● THE PROBLEM
A faithful repeat of all the records, with no image kept, is the required answer.

● DATA RECORDS
-- -- --
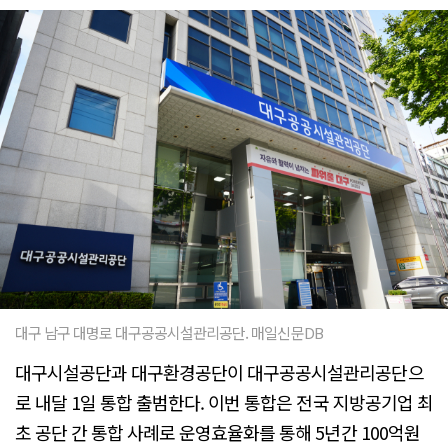
대구 남구 대명로 대구공공시설관리공단. 매일신문DB
대구시설공단과 대구환경공단이 대구공공시설관리공단으
로 내달 1일 통합 출범한다. 이번 통합은 전국 지방공기업 최
초 공단 간 통합 사례로 운영효율화를 통해 5년간 100억원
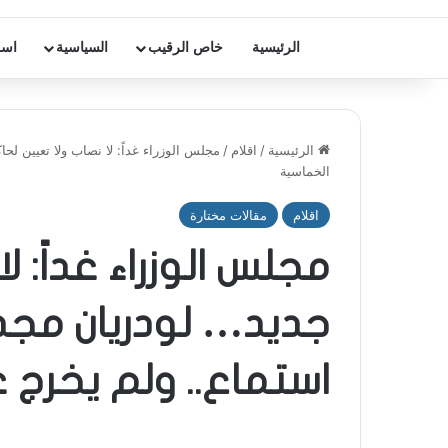
الرئيسية
خاص الرقيب
السياسية
اسر
الرئيسية
/
اقلام
/
مجلس الوزراء غداً: لا نصاب ولا تعيين لح
الخماسية
اقلام
مقالات مختارة
مجلس الوزراء غداً: ل
جديد… لودريان مجد
استماع.. ولم يخرج ع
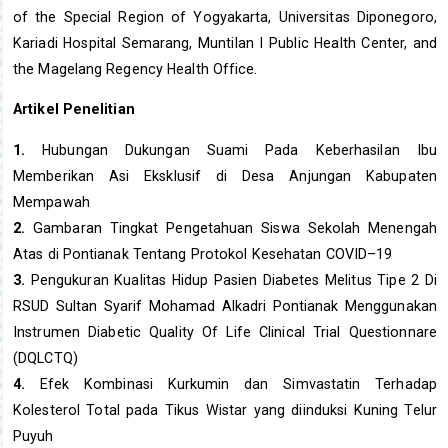
of the Special Region of Yogyakarta, Universitas Diponegoro,
Kariadi Hospital Semarang, Muntilan I Public Health Center, and
the Magelang Regency Health Office.
Artikel Penelitian
1.
Hubungan Dukungan Suami Pada Keberhasilan Ibu
Memberikan Asi Eksklusif di Desa Anjungan Kabupaten
Mempawah
2.
Gambaran Tingkat Pengetahuan Siswa Sekolah Menengah
Atas di Pontianak Tentang Protokol Kesehatan COVID–19
3.
Pengukuran Kualitas Hidup Pasien Diabetes Melitus Tipe 2 Di
RSUD Sultan Syarif Mohamad Alkadri Pontianak Menggunakan
Instrumen Diabetic Quality Of Life Clinical Trial Questionnare
(DQLCTQ)
4.
Efek Kombinasi Kurkumin dan Simvastatin Terhadap
Kolesterol Total pada Tikus Wistar yang diinduksi Kuning Telur
Puyuh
-- -- --
● ANSWER
대구 남구 대명로 대구공공시설관리공단. 매일신문DB
대구시설공단과 대구환경공단이 대구공공시설관리공단으
로 내달 1일 통합 출범한다. 이번 통합은 전국 지방공기업 최
초 공단 간 통합 사례로 운영효율화를 통해 5년간 100억원
الرئيسية
خاص الرقيب
السياسية
اسر
الرئيسية
/
اقلام
/
مجلس الوزراء غداً: لا نصاب ولا تعيين لح
الخماسية
اقلام
مقالات مختارة
مجلس الوزراء غداً: ل
جديد… لودريان مجد
استماع.. ولم يخرج ع
of the Special Region of Yogyakarta, Universitas Diponegoro,
Kariadi Hospital Semarang, Muntilan I Public Health Center, and
the Magelang Regency Health Office.
Artikel Penelitian
1.
Hubungan Dukungan Suami Pada Keberhasilan Ibu
Memberikan Asi Eksklusif di Desa Anjungan Kabupaten
Mempawah
2.
Gambaran Tingkat Pengetahuan Siswa Sekolah Menengah
Atas di Pontianak Tentang Protokol Kesehatan COVID–19
3.
Pengukuran Kualitas Hidup Pasien Diabetes Melitus Tipe 2 Di
RSUD Sultan Syarif Mohamad Alkadri Pontianak Menggunakan
Instrumen Diabetic Quality Of Life Clinical Trial Questionnare
(DQLCTQ)
4.
Efek Kombinasi Kurkumin dan Simvastatin Terhadap
Kolesterol Total pada Tikus Wistar yang diinduksi Kuning Telur
Puyuh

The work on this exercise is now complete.